How many old photos do you have, back from the days before you could just snap them digitally on your phone? And are they tucked away in drawers here and there, and boxes in the attic, and a few in the piano stool, and some in shoe boxes with other memorabilia from that road trip you took in 1994?

Learn how to organize old photos before the film degrades.

Options for organizing your old photos

Before you can choose the best system for your photos, you’ll need to decide a few things. How do you want to go about this?

Old briefcase full of photos with vintage camera

Go completely digital

Scan and destroy all your old photos and add them to your existing digital collection. This way, you wouldn’t have to organize the physical copies of your old photos at all.

Go digital, but keep the paper

Scan your old photos, but keep them. In this case, you’ll also need to decide on a way to organize your physical photo storage.

Digital, schmigital

Just organize the physical copies. This is obviously the simplest solution. But physical photographs still degrade over time, no matter how you store them.

Scanning ensures you’ll never completely lose the image. Plus, you can email or post your old photos online.

You can keep several boxes of photos on a single flash drive, and then you have a backup in case something happens to the physical photograph (and especially the irreplaceable negative).

But if you have no use for it right now, skip ahead to the next section.

How to organize old photos

If you’re keeping the physical copies of your old photos, here’s what you need to know. Photos need to be protected from sunlight, damp and other elements. They can do just fine loose in a box or in envelopes for many years. But get one little thing wrong in their environment, and they can start to degrade.

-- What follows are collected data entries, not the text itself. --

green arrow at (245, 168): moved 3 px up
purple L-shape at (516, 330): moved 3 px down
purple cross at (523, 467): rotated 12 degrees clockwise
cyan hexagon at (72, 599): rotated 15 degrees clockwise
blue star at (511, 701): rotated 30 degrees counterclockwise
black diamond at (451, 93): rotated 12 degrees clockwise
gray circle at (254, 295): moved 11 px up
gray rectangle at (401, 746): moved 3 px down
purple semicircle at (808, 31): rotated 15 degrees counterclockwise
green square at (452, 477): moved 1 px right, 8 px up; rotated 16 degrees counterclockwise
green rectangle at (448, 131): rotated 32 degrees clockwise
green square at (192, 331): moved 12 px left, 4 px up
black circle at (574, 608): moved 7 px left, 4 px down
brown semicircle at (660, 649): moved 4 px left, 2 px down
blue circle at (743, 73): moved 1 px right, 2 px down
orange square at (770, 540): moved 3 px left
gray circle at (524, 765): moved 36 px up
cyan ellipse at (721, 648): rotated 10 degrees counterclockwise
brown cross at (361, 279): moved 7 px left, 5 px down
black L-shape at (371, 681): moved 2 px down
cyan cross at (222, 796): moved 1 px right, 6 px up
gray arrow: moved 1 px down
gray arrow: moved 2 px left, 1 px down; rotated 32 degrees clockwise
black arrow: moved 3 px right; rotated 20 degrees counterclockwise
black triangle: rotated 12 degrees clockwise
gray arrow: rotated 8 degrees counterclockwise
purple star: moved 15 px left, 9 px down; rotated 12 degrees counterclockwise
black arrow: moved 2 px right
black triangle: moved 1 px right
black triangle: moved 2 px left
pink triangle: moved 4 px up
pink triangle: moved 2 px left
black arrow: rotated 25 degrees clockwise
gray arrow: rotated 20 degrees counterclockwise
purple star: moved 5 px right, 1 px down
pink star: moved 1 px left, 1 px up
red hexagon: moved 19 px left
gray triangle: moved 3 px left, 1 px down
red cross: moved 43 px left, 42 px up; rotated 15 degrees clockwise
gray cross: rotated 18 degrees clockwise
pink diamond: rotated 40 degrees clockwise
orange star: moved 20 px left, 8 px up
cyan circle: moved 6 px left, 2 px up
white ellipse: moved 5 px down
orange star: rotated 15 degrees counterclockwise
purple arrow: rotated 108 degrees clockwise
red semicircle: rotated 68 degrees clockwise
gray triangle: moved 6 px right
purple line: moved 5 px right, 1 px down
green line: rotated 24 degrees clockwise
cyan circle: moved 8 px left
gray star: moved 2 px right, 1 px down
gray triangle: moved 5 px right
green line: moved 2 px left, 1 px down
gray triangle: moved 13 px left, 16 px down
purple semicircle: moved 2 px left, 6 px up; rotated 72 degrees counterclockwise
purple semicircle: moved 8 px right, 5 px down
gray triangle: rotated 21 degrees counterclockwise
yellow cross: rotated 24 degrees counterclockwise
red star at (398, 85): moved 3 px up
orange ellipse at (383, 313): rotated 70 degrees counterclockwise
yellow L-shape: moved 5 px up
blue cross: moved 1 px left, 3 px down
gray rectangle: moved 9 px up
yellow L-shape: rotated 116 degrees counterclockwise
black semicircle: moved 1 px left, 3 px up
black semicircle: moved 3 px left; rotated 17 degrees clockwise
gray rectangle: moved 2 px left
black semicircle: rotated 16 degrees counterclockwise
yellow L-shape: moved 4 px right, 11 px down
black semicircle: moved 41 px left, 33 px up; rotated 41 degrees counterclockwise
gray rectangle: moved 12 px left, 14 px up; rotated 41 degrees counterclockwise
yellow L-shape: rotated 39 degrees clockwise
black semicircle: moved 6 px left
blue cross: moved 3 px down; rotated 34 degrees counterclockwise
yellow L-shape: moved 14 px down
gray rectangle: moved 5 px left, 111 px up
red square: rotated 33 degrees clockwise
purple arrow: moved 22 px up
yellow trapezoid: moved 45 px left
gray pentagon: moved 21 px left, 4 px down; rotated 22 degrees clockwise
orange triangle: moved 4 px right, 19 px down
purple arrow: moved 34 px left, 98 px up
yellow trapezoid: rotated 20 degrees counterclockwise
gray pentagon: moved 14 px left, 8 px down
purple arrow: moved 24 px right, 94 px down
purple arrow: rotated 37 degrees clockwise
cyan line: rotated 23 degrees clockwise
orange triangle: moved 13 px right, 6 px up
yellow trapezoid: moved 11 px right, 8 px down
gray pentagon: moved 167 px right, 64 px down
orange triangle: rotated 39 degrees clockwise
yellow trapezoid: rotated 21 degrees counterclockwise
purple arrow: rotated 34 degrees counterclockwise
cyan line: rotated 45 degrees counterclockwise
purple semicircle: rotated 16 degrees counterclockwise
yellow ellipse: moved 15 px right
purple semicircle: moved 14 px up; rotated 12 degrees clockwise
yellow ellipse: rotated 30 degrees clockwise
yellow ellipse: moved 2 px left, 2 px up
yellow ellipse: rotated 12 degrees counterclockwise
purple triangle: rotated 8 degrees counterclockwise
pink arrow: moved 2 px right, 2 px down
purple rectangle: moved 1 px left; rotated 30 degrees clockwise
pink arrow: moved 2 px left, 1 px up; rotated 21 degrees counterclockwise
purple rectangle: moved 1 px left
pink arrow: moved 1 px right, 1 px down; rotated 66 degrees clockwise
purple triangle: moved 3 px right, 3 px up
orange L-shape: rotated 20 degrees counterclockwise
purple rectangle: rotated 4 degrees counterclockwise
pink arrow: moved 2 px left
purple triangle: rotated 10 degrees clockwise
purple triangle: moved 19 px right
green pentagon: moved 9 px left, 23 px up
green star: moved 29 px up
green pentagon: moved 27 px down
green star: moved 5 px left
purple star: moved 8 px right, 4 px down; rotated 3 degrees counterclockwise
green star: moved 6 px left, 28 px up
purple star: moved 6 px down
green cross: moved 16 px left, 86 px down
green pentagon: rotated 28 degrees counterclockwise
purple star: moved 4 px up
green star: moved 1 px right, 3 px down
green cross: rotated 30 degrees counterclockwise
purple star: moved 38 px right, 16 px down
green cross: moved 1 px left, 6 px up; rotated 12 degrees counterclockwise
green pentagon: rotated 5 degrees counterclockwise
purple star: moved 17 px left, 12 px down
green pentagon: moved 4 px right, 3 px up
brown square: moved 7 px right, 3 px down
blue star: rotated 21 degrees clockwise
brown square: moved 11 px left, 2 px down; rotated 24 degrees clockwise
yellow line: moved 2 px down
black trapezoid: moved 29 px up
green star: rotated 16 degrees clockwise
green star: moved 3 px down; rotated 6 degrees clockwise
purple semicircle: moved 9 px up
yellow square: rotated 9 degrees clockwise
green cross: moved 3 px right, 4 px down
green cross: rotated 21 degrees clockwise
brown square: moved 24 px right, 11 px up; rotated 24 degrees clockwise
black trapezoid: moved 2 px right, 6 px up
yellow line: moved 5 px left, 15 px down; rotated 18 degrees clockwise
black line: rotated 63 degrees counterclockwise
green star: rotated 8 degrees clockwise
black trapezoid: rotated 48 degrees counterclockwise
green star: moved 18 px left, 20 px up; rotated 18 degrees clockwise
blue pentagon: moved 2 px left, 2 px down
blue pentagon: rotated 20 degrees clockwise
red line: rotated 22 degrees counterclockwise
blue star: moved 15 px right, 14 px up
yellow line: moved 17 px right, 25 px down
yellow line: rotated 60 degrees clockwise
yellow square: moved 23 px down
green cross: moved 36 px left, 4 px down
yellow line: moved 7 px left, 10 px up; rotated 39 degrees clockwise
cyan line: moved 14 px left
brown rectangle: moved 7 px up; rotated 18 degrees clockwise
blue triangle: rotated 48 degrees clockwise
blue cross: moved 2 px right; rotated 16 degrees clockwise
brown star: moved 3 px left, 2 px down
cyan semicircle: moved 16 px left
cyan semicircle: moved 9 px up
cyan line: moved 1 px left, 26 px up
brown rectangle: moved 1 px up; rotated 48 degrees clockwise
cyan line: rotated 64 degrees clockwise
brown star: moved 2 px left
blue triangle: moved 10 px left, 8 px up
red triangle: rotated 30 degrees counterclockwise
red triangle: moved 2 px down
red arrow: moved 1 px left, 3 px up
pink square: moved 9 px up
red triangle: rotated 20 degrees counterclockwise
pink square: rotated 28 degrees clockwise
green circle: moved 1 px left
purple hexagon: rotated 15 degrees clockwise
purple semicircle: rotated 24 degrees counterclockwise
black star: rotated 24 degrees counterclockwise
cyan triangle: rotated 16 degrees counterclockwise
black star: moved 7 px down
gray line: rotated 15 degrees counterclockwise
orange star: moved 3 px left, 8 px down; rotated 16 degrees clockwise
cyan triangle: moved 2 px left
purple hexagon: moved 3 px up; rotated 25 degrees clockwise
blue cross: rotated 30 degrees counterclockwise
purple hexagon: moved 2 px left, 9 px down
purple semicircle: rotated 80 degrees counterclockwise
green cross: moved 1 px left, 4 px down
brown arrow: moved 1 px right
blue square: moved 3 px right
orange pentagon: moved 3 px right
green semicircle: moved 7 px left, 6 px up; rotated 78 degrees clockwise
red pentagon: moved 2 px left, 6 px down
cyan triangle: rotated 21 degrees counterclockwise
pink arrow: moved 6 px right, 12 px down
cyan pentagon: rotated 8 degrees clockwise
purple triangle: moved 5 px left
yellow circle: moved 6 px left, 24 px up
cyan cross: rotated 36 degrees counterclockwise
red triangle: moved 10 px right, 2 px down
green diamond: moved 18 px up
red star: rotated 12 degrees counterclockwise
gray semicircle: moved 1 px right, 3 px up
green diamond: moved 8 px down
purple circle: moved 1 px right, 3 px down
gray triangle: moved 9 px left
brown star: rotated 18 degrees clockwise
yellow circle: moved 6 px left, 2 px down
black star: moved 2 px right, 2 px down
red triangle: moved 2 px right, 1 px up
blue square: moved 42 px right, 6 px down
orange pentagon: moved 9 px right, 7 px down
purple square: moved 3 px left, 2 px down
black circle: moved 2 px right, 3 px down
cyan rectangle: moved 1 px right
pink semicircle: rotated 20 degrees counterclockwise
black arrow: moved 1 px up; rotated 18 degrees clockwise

  • Buy some acid free binder sheets designed to hold photos and put them in binders. These pages have pockets to hold photographs and keep them protected.
  • Decide on a logical filing system. If you’ve only got old photos from 5 events that you’re storing, it might make sense to buy five binders and allocate one binder to each event. If you’ve got lots of photos going back years and years, you may want a tabbed system. If you’re making your own binder, you can just add some tabs in between pages. Another option is sticky tabs: you can attach them to any page and write whatever you want on the tab. Your filing system might be by date, by type of event, by who’s in the photos, etc.
  • Store the negatives, too. If you want to keep the negatives in the binder, you can put them in an envelope and tape it inside the back cover of the album. Wherever you decide to put them, they should be kept in a paper envelope of some sort.
  • Make an index. If you want to be able to find one particular photograph out of a collection of hundreds or even thousands, make an index for each album. On it, type or write a description of the photo, the page of the album it’s on, and (optionally) the number it is on that page. If you want to be even more thorough, put a number beside each photo that correlates with the number it was on the negatives. This makes it easy to find a single photo quickly, and have it developed again from the negative.

The index is the real beauty of the system. You can include detailed descriptions of each photo so whoever inherits them will always be able to tell who was in them and where they were and what they were doing. This can be a terrific way to preserve family history as well as archive your old photos.